Image: Courtesy PICA

If you were to look back at the paintings produced over the past 100 years, what would they tell you? How would you select the best, the most interesting, the ones you most want to talk about or record or remember?

New York-based critic and curator Bob Nickas took on just such a challenge last year, and he upped the ante: He decided not only to choose 100 paintings, but to select just one from each year, gathering them in an order that led to surprises, even for himself. The result, 100 Paintings / 100 Years, is presented at PICA on Monday, November 7, with Nickas discussing his selections. 

We caught up with Nickas ahead to find out about why he thinks we need to challenge art history, what he learned, and what he left out.  

What prompted you to take on this project?

I was asked to choose 100 images of paintings for a talk at the Bruce High Quality Foundation free school. I like the idea of a free school that is not necessarily run by academics. There were no specific instructions for the selection. Altogether they asked 10 different people, mostly artists, to present these talks. In the end, there would be an archive of 1,000 images. I like to raise the difficulty level of this sort of thing, so I decided to choose the 100 images in chronological order and since we were in 2015 at the time, that meant the span would be 1915 to 2015. 1915 as a starting point means that you begin with the monochrome and the readymade, and almost all art comes from there in one way or another, whether rejected or embraced.

* _YOUR ASSIGNMENT_
According to the interview excerpt, what span of years did Nickas's selection of paintings cover? Rely only on the interview excerpt for this.

* _DATA FOR ANALYSIS_

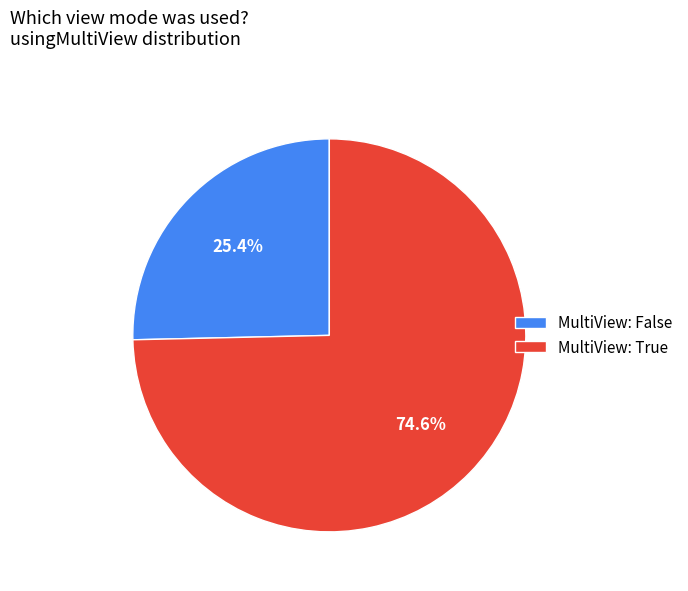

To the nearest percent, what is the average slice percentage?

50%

==

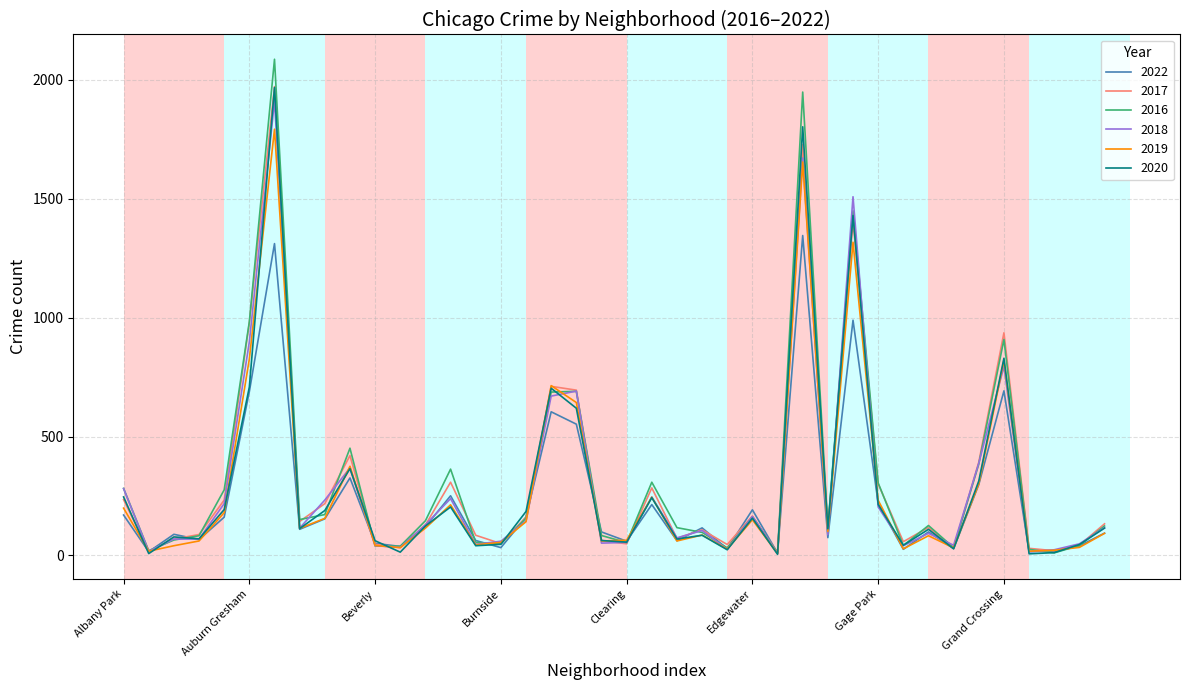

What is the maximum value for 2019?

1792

* _YOUR RESPONSE_
1915 to 2015